Limpiar la nevera no suena emocionante, pero lo haces mal y podrías estar creando un caldo de cultivo para bacterias o arruinando tus alimentos más rápido de lo que crees. ¿Te ha pasado que limpias con esmero y aun así el mal olor regresa? Puede que estés cometiendo errores sin saberlo. Aquí te contamos cuáles son los más comunes y el truco poco conocido que puede cambiarlo todo.
1. Usar productos de limpieza agresivos
Muchos creen que cuanto más fuerte es el limpiador, mejor. Pero eso es un gran error. Los productos con cloro o amoníaco pueden dejar residuos tóxicos que contaminan tus alimentos, además de dañar los plásticos interiores de tu nevera.
¿Qué usar en su lugar? Mezcla vinagre blanco con agua (1:1). Es desinfectante, seguro y no deja olores fuertes. También puedes añadir unas gotas de limón para dar frescura.
2. No desconectar la nevera antes de limpiar
Parece un paso innecesario, pero limpiar con la nevera encendida puede hacer que trabajes más lento y que ciertos químicos se evaporen más rápido por el calor, sin dejar limpio realmente.
Desconéctala y deja abierta la puerta unos minutos antes de comenzar. Esto también evita consumos innecesarios de energía mientras trabajas.
3. Quitar los estantes sin esperar que se enfríen
Un error común es querer retirar directamente los estantes y bandejas apenas terminas de vaciar la nevera. ¿El problema? Si los llevas del frío al fregadero con agua caliente, pueden quebrarse por el cambio brusco de temperatura.

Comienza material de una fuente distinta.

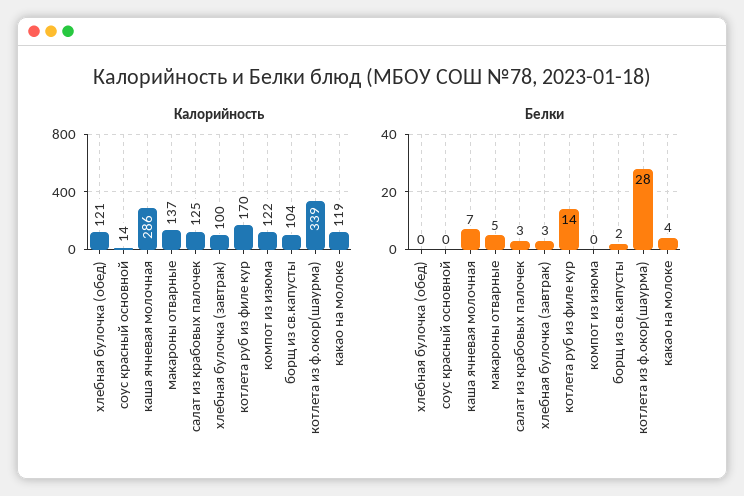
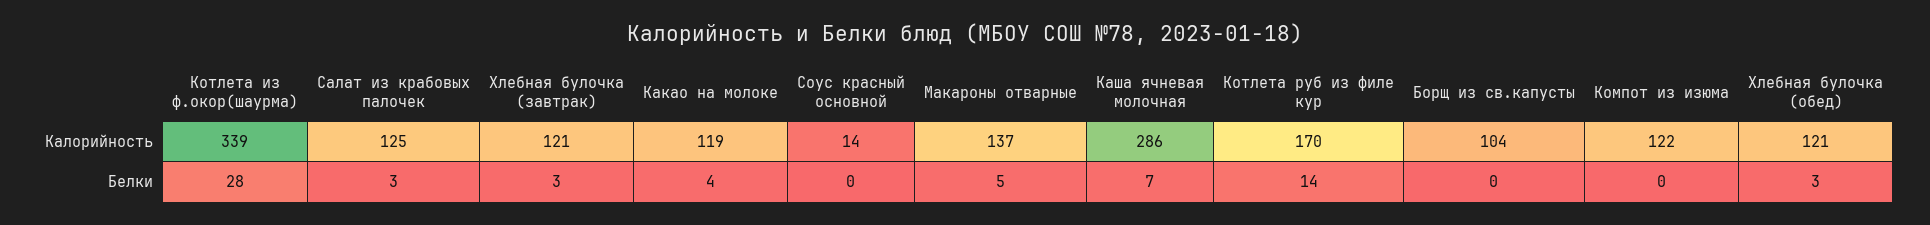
  {
    "Калорийность": {
      "хлебная булочка (обед)": 121,
      "соус красный основной": 14,
      "каша ячневая молочная": 286,
      "макароны отварные": 137,
      "салат из крабовых палочек": 125,
-     "хлебная булочка (завтрак)": 100,
+     "хлебная булочка (завтрак)": 121,
      "котлета руб из филе кур": 170,
      "компот из изюма": 122,
      "борщ из св.капусты": 104,
      "котлета из ф.окор(шаурма)": 339,
      "какао на молоке": 119
    },
    "Белки": {
-     "хлебная булочка (обед)": 0,
+     "хлебная булочка (обед)": 3,
      "соус красный основной": 0,
      "каша ячневая молочная": 7,
      "макароны отварные": 5,
      "салат из крабовых палочек": 3,
      "хлебная булочка (завтрак)": 3,
      "котлета руб из филе кур": 14,
      "компот из изюма": 0,
-     "борщ из св.капусты": 2,
+     "борщ из св.капусты": 0,
      "котлета из ф.окор(шаурма)": 28,
      "какао на молоке": 4
    }
  }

Déjalos a temperatura ambiente por 15-20 minutos antes de lavarlos. Así prolongas su vida útil y evitas accidentes inesperados.
4. No secar bien después de limpiar
Podrías estar haciendo todo bien, pero si dejas gotas o humedad dentro al cerrar la puerta, estás invitando al moho y a los malos olores a regresar.
Usa un paño seco de microfibra al finalizar la limpieza, asegurándote de que no queda humedad entre los compartimentos o juntas del refrigerador.
5. Olvidar los componentes escondidos
¿Sabías que muchos refrigeradores tienen una bandeja recolectora de agua debajo o en la parte trasera? Si nunca la limpias, ahí puede haber suciedad acumulada y mal olor.
Consulta el modelo de tu nevera y localiza esa bandeja. Sáfala con cuidado (suele deslizarse) y límpiala cada 3 o 4 meses con agua caliente y unas gotas de vinagre.
El truco que nadie te contó: bicarbonato congelado
Ya limpiaste todo, pero ¿cómo mantienes ese olor fresco sin tener que usar esas bolsitas aromáticas artificiales? Aquí va un consejo poco conocido:
Llena un frasco pequeño con bicarbonato de sodio y colócalo en el congelador, no en el refrigerador. ¿Por qué? Porque el olor sube. Así, el bicarbonato atrapa y neutraliza olores desde la parte inferior, previniendo que lleguen al resto de tu nevera.
Cámbialo cada 30 a 45 días y verás la diferencia. Económico, natural y eficaz.
Conclusión
Limpiar la nevera bien no es solo una cuestión de orden. Es parte de cuidar tu salud y alargar la vida útil de los alimentos. Evitar estos errores comunes y aplicar un truco práctico como el del bicarbonato congelado puede cambiar tu rutina sin esfuerzo.
La próxima vez que limpies, recuerda: menos químicos, más sentido común. Tu nevera (y tu comida) te lo agradecerán.